25.3 Reorganizing factors
There’s a “trick” I’ve pulled in the earlier boxplot; I reordered the class
variable based on the value of displ
in each group. This is a way to make our plots more informative. The fct_reorder(fct, x)
function is used in a mutate()
call to directly override the original fct
column.
25.4 Cut helpers
Plotting multiple boxplots works best when we have a categorical variable for grouping. However, we can “hack” a continuous variable into a categorical one by “cutting” the values, much like when we bin values in a histogram. The following helpers give us different ways to cut a continuous variable:
cut_interval()
cut_number()
cut_width()
25.4.1 q3 Cut a continuous variable
Use a cut_*
verb (of your choice) to create a categorical variable out of carat
. Tweak the settings in your cut and document your observations.
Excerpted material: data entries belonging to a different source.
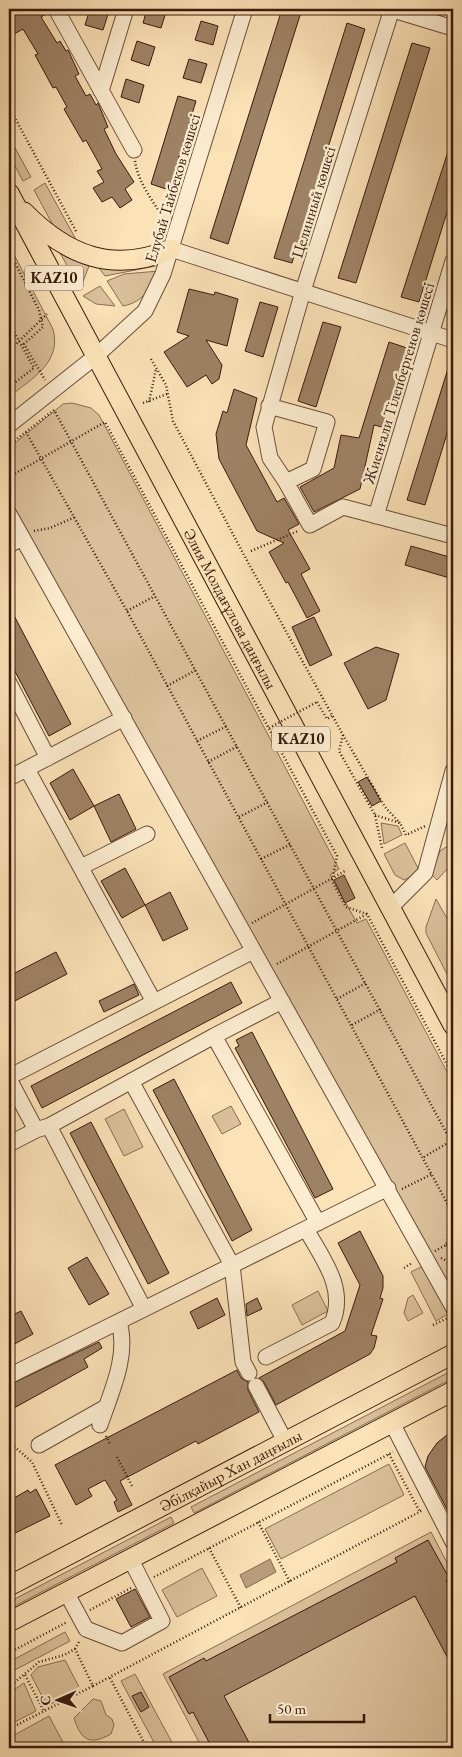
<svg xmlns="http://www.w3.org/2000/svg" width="462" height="1757" viewBox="0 0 462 1757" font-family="'EB Garamond',serif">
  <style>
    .green { fill: #dac09a; stroke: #8a6d53 }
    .water { fill: #b99e7d; stroke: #866950 }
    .building { fill: #9e8265; stroke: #391a0c }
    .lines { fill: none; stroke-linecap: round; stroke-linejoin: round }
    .minor-casing { stroke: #6a4c37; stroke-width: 17 }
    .major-casing { stroke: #391a0c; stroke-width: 21 }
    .path { stroke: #391a0c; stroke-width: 2.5; stroke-dasharray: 1 2.5; stroke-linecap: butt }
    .minor { stroke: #fcecd0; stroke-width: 15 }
    .major { stroke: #fbe2b7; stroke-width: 19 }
    .path-bridge { stroke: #391a0c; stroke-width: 2.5; stroke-dasharray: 1 2.5; stroke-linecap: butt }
    .labels { text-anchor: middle; stroke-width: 5; stroke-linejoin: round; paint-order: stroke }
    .shield { fill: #fcecd0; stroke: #745947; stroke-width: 1 }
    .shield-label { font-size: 15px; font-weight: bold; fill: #391a0c }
    .street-label { font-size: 16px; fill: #391a0c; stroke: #fcecd0 }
  </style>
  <rect width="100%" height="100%" fill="#fbe2b7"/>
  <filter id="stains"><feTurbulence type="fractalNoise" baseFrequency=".004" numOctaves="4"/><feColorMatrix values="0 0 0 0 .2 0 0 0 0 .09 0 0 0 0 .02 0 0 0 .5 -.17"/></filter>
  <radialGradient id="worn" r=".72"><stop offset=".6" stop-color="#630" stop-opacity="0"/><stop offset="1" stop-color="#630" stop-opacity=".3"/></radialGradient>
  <path class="green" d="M9,137L31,177L23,181L9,155Z
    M45,183L80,247L55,229L34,190Z
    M9,245L53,329C62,363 32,378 9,397Z
    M59,251L89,266L80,289Z
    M157,260L161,265L105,276L99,268L110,269Z
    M159,271C150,288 144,302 123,306L107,281L124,274Z
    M100,286L115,306L96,304L83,296Z
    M72,403L91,408L99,415L339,869L330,875L357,923L366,919L453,1083V1293L9,502V448L63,404Z
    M381,823L398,826L402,835L384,844Z
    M405,843L418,868L416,874L404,880L395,875L384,854Z
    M446,847L453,851V869L448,868L437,880L431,874L440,851Z
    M436,899L453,929V986L426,933V927Z
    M231,1106L241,1124L222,1134L212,1116Z
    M124,1109L143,1147L124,1156L105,1119Z
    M423,1266L448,1314L436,1321L411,1272Z
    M318,1291L328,1311L302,1325L292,1305Z
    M413,1295L423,1313L408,1321L404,1313L408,1298Z
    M453,1370V1378L194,1513L191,1507Z
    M389,1464L404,1495L281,1559L265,1529Z
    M171,1517L174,1523L9,1609V1602Z
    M431,1532L453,1574V1748H202L163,1674Z
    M202,1568L217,1596L177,1617L162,1590Z
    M65,1632L70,1641L9,1673V1662Z
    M65,1660L80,1689L47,1706L31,1675L38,1667Z
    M135,1674L175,1748H157L121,1681Z
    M24,1683L36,1711L9,1725V1693Z
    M93,1699L101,1701L106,1715L112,1719L114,1725L111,1734C89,1746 81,1740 74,1718Z
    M49,1716L66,1748H9V1738Z"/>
  <path class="water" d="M270,1559L276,1572L246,1588L240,1575Z"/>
  <path class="building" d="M9,9H47L48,13L41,17L57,43L60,41L66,51L68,50L79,74L75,76L86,96L90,94L96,105L98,103L108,127L104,129L116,154L134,182L125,189L132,200L120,208L112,197L102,202L93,188L104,182L97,171L102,169L86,140L83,142L64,109L67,107L56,87L53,88L35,55L38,54L23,29L9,37Z
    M90,9L109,11L103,30L85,25Z
    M147,9H167L161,28L143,23Z
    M282,9H302L228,244L210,238Z
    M201,21L218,26L213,45L195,40Z
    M347,23L365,29L292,263L274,258Z
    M137,41L155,47L149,66L131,60Z
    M412,43L430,48L356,283L338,278Z
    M189,59L207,64L201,83L183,78Z
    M126,79L144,85L139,103L121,97Z
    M178,96L196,101L169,190L151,184Z
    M452,139L453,193L419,302L401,297Z
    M189,289L214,295L215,292L238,299L227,346L206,340L222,365L219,379L212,384L206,375L187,387L164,352L189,336L177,332Z
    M260,302L278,307L263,357L245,351Z
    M323,322L341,327L316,407L298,401Z
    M389,342L407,348L382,427L374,425L360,489L314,512L300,487L334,468L341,435L359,438Z
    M451,359H453V414L425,505L407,500Z
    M234,389L257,398L246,445L277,502L284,498L299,524L288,530L310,569L301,574L320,611L307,618L288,582L286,583L269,552L284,543L257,531L219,459L216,434L223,411L227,413Z
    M411,546L453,558V579L405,565Z
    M9,606L71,724L49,736L9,660Z
    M314,617L332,655L310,666L292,627Z
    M376,647L399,654L386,700L368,709L344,663Z
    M73,769L94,806L70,820L50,783Z
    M367,777L381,801L372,806L358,782Z
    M119,794L136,829L111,842L94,806Z
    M125,868L145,905L122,918L101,881Z
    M344,875L355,898L345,903L334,880Z
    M170,892L188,929L163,941L145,905Z
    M56,952L67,974L9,1004V976Z
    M231,982L242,1003L42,1108L31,1086Z
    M134,984L139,995L104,1012L99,1001Z
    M252,1032L333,1189L315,1198L235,1048L239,1046L236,1040Z
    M174,1079L252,1230L232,1241L153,1090Z
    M91,1122L169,1273L148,1284L70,1133Z
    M360,1231L383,1276V1288L380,1298L383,1299L371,1335L377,1336L374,1348L370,1354L276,1405L264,1382L259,1378L345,1331L360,1285L338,1243Z
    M87,1257L109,1294L89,1305L68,1268Z
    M217,1298L225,1315L198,1329L190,1312Z
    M257,1298L262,1309L247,1316L246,1304Z
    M21,1311L33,1334L9,1347V1317Z
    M99,1342L102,1348L84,1359L88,1367L14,1408L9,1398V1385Z
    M237,1370L241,1378L248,1382V1390L259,1412L198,1444L196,1441L120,1481L132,1505L118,1512L114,1502L117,1500L105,1480L88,1489L92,1496L76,1505L55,1465Z
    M453,1430V1518L451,1517L425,1467L428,1456L437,1443Z
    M36,1489L50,1516L9,1536V1501L28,1490L30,1493Z
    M428,1540L449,1578L446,1580L453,1594V1668L415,1596L224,1696L252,1748H212L193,1712L189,1714L169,1677L204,1658L206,1661L397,1562L395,1558Z
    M135,1589L150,1617L131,1627L116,1599Z
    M141,1692L149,1707L141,1712L132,1696Z"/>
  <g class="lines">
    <g class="minor-casing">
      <path id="minor" d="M56,9L134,150
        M390,9L453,28
        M101,91L126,9
        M171,249L453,340
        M269,406L327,422L313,469L286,482L270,458L264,427L303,291L392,9
        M9,425L96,356L145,311L163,274L245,9
        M286,482L310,525L343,507L453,536
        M9,514L453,1307
        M376,516L453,261
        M9,545L22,538
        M9,683L48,758
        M27,769L154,1002
        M9,778L124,718
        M81,867L147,834
        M391,907L425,873L453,771
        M282,1001L214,1036L318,1223
        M9,1077L253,951
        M9,1079L36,1130L9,1144
        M131,1081L232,1265L243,1362L249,1373
        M49,1126L144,1309
        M36,1130L49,1126L214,1036
        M266,1357L332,1323C347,1288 322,1258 306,1229
        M9,1376L388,1188
        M256,1386L286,1443
        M392,1423L453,1542
        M100,1425C111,1392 129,1356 119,1322
        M39,1445L106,1407
        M66,1592L86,1629L122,1643L162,1621L130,1558"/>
    </g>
    <g class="major-casing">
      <g id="major">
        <path id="s1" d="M9,193L453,1025"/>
        <path d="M24,212C67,256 114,274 171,249"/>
        <path id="s2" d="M9,1586L453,1354"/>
        <path d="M9,1622L453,1391"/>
      </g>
    </g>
    <path class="path" d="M9,107L77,233
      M135,161C138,183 154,202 165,221
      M9,251L39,310L43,327L24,344L45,380
      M9,323L34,368L9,387
      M9,351L47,314
      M151,359L166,385L173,421L244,555L343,735L385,807L400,823
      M149,402L156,369
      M143,403L167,394
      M26,432L127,611L453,1214
      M9,445L54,410L453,1145
      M9,477L105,422L337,856L332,881L346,907L367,914L453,1076
      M34,531L50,528L75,517
      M251,551L298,531
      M127,611L155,596
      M167,686L196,670
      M317,702L327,719L332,716
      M343,735L339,751L375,815L382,848
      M197,741L227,726
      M208,762L238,746
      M375,815L400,823L406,835L425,826
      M239,817L268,802
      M261,859L291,844
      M252,923L345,871
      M277,964L367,914
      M337,999L366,983
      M352,1025L381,1009
      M424,1157L451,1141
      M402,1189L432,1174
      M446,1245L453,1249
      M435,1251L446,1245L453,1226
      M441,1258L453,1264
      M404,1268L412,1263
      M433,1325L448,1318
      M106,1436L110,1444
      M9,1442L32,1462L62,1525
      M389,1454L420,1512
      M117,1457L133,1488
      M258,1522L290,1582
      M209,1548L241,1608
      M154,1577L393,1452
      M90,1610L131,1588
      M75,1649L80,1640
      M9,1653L67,1622
      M25,1675L44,1711
      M110,1678L147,1748
      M93,1686L423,1510
      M9,1687L39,1662L64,1655L75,1649L93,1686L9,1729"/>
    <use href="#minor" class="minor"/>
    <use href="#major" class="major"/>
    <path class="path-bridge" d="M269,728L317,702"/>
  </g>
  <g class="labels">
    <g class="shield">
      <rect x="25" y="265.5" width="58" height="25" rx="4"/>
      <rect x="272" y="726.5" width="58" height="25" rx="4"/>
    </g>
    <g class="shield-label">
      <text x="54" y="283">KAZ10</text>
      <text x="301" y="744">KAZ10</text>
    </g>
    <g class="street-label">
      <text transform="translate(172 188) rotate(-73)" y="6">Елубай Тайбеков көшесі</text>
      <text transform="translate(313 202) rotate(-73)" y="6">Целинный көшесі</text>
      <text transform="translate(398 383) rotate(-73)" y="6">Жиенғали Тілепбергенов көшесі</text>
      <text dy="6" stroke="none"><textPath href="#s1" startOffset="471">Әлия Молдағұлова даңғылы</textPath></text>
      <text dy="6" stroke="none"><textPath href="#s2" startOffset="250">Әбілқайыр Хан даңғылы</textPath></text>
    </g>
  </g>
  <rect width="462" height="1757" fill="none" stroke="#fbe2b7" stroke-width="30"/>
  <rect x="10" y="10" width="442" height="1737" fill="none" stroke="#391a0c" stroke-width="2.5"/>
  <rect x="15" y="15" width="432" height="1727" fill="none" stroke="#391a0c"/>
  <g transform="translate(58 1700) rotate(268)" stroke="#fcecd0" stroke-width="4" paint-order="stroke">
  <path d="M0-4L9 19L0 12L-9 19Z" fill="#391a0c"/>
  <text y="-8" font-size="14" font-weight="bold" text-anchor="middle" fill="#391a0c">С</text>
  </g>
  <path d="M270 1714v8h94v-8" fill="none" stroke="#391a0c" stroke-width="2.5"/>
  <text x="277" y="1714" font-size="15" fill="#391a0c" stroke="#fcecd0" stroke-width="4" paint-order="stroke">50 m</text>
  <rect width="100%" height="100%" filter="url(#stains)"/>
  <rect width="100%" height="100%" fill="url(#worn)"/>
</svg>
Hint: Recall that we learned how to look up documentation in an earlier exercise!
diamonds %>%
mutate(carat_cut = cut_width(carat, width = 0.5, boundary = 0)) %>%
ggplot(aes(x = carat_cut, y = price)) +
geom_boxplot()
Observations - Price tends to increase with carat - Median price rises dramatically across carat [0, 2] - Median price is roughly constant across carat [2, 4.5] - Across carat [2, 4.5], the whiskers have essentially the same max price - The IQR is quite small at low carat, but increases with carat; the prices become more variable at higher carat
25.5 Coordinate flipping
One last visual trick: Boxplots in ggplot are usually vertically oriented. However, we can flip the plot to give them a horizontal orientation. Let’s look at an example:
Coordinate flipping is especially helpful when we have a lot of categories.